◆ Directions for this task ◆
Determine how many lines below contain the string "Державної" and give that number without anything else.

◆ Supplied data ◆
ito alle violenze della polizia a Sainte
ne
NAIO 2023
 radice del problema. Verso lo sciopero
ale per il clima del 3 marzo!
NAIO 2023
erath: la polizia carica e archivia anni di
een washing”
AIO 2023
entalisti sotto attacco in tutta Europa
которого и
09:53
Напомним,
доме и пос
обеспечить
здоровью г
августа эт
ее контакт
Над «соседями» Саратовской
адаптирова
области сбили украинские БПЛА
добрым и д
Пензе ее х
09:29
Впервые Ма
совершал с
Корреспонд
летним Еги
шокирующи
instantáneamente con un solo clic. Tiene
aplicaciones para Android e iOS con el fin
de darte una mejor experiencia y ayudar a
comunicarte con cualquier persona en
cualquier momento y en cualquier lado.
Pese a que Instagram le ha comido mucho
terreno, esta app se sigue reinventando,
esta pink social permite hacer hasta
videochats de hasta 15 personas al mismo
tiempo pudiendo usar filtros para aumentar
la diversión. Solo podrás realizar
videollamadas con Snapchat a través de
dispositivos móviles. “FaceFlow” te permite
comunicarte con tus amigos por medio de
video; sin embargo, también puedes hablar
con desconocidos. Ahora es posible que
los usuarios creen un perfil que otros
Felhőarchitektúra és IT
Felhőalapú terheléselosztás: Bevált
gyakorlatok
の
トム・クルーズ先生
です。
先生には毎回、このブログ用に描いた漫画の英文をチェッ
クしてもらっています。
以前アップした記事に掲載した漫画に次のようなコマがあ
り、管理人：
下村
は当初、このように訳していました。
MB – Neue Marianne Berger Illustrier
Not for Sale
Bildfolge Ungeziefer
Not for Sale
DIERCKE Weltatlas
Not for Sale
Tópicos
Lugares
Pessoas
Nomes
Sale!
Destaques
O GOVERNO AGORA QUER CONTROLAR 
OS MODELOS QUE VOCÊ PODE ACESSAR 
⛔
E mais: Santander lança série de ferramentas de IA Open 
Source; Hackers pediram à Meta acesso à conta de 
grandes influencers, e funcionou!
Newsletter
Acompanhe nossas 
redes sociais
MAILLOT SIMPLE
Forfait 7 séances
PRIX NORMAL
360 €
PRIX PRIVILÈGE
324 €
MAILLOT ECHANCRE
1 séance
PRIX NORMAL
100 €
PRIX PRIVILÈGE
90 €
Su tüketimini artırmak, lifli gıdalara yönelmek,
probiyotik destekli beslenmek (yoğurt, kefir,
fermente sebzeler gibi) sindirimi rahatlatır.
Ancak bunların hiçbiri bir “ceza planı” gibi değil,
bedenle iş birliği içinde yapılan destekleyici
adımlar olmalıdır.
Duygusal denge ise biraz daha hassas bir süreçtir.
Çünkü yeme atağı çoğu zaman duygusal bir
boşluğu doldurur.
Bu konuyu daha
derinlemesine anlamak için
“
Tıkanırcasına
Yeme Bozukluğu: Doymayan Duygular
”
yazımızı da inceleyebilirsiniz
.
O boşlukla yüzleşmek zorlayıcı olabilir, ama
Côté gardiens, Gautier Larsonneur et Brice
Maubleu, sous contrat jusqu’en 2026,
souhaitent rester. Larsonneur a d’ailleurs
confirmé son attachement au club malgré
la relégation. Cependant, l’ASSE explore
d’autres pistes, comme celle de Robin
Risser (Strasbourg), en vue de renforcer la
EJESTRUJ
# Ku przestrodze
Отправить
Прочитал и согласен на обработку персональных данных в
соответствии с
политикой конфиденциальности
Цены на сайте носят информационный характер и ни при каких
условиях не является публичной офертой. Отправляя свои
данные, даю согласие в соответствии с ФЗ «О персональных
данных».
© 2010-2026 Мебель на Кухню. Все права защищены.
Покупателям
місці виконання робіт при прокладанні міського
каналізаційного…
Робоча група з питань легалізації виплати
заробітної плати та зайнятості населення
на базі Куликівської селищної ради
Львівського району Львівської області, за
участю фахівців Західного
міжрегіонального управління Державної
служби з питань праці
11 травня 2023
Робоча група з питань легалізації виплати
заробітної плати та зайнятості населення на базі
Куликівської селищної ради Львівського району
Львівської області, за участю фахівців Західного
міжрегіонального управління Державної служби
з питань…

◆ Reply to the task ◆
2